On 6 November 2017, The Church of England National Investing Bodies announced the launch of its new policy on investing in extractive industries: “Extractive Industries: Ethical Investment Policy”. The policy acknowledges the positive contribution than mining can make to development but also highlights the ethical importance of protected areas such as World Heritage Sites and the threats that extractives can pose. The policy identifies particular “ethical risks” in five broad areas: human rights, social concerns, health and safety, corruption and tax transparency and environment and ecology.
In the area of environment and ecology, the policy affirms that : “some areas are environmentally and ecologically precious and incompatible with industrial scale activities, including World Heritage Sites, categories of I to III protected area and core zones of UNESCO biosphere reserves and considers companies should make 'no-go' commitments not to enter these highly protected areas”.

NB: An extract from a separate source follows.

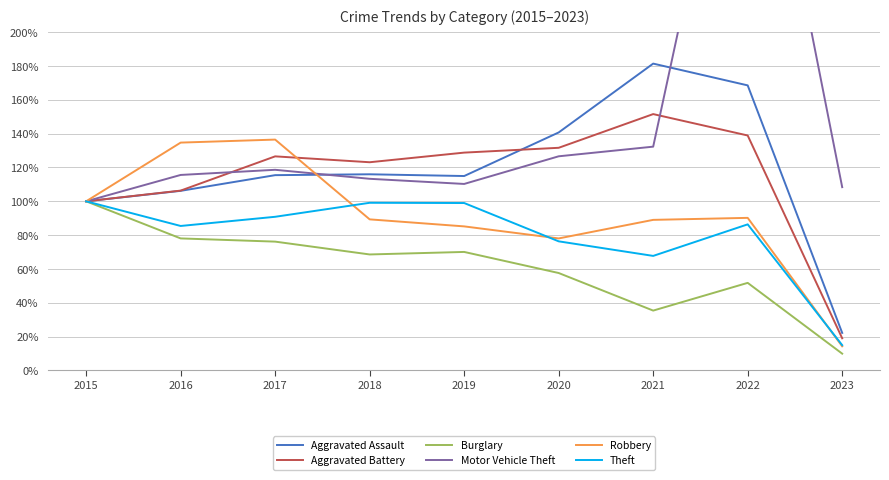

What is the maximum value shown in the chart?

390.9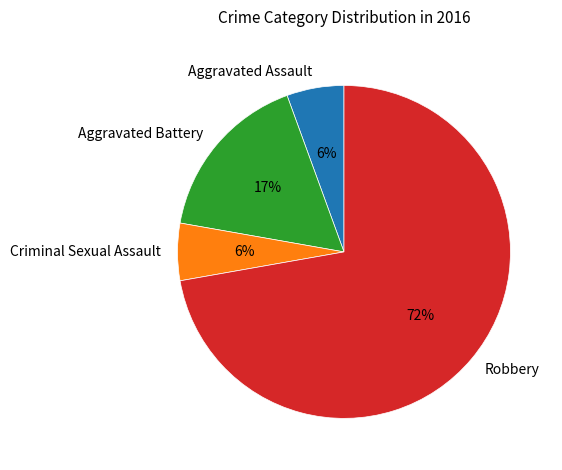

Which slice is the largest?

Robbery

The Director of the World Heritage Centre welcomes this clear policy by the Church of England National Investing Bodies: “This is in line with the position of the World Heritage that that mineral, oil and gas exploration or exploitation is incompatible with the World Heritage status, and that such activities should not be undertaken within World Heritage properties. We encourage all companies in the extractive industry to subscribe to the “no-go commitment”. She reiterated her call on other investment funds and financial groups to follow the example of the Church of England National Investing Bodies companies to apply the same high standard to their investment portfolios.
A number of financial companies, including Paribas, HSBC and JP Morgan already have committed not to invest in projects affecting World Heritage sites. The International Council on Mining and Metals (ICMM), grouping 22 of the world’s leading mining companies as well as Shell, Total and Tullow have also made commitments not to carry out extractive operations within World Heritage properties..
Globally, mining, oil and gas (exploration and/or exploitation) now stand as the 7th most important factor affecting the properties reported on during the Wold Heritage Committee sessions. In 2015 only, 141 properties were affected by mining, oil and gas activities out of which 12 properties are inscribed on the List of World Heritage in Danger.